Jeff Caldwell 12/13/2011 @ 2:37pm Agricultural content creator and marketer.

With former MF Global (MFG) executives in the on-deck circle, a group of farmers and members of agribusiness sat across the table from Senate Agriculture Committee members on Capitol Hill Tuesday to discuss the how they have been affected by the now-defunct broker's bankruptcy and alleged commingling of segregated customer money.

Senate Ag Committee chair Debbie Stabenow (D-MI) convened the hearing Tuesday in an effort to learn how MF Global's downfall has affected the farmers, ranchers, grain merchants and others who had invested in MFG before its bankruptcy filing earlier this fall. Since then, up to $1.2 billion of customer funds has been lost through commingling with proprietary investment money and whether that was done in error or intentionally.

Listed entries
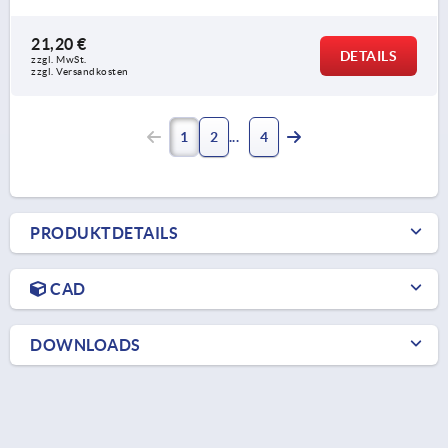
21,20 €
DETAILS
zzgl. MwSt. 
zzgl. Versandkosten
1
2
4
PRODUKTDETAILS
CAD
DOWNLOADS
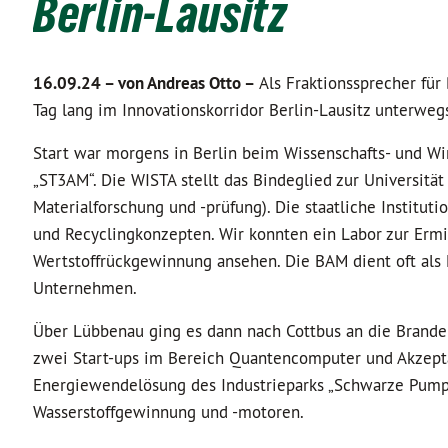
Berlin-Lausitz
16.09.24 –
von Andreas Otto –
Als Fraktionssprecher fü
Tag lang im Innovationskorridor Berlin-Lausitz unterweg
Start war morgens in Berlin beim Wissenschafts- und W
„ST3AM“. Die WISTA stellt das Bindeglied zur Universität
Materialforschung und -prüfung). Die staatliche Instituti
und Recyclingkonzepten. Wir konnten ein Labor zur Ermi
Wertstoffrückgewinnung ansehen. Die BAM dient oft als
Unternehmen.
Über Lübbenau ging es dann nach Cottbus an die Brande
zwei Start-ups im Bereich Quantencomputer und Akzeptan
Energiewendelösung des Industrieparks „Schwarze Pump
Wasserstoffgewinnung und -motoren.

Exercise instructions
Answer these questions from the article on the MF Global hearing:
(a) Who sat across the table from Senate Agriculture Committee members on Capitol Hill?
(b) Who convened the hearing?
(c) When did MF Global file for bankruptcy?

Exercise answer
(a) A group of farmers and members of agribusiness.
(b) Senate Ag Committee chair Debbie Stabenow (D-MI).
(c) Earlier this fall.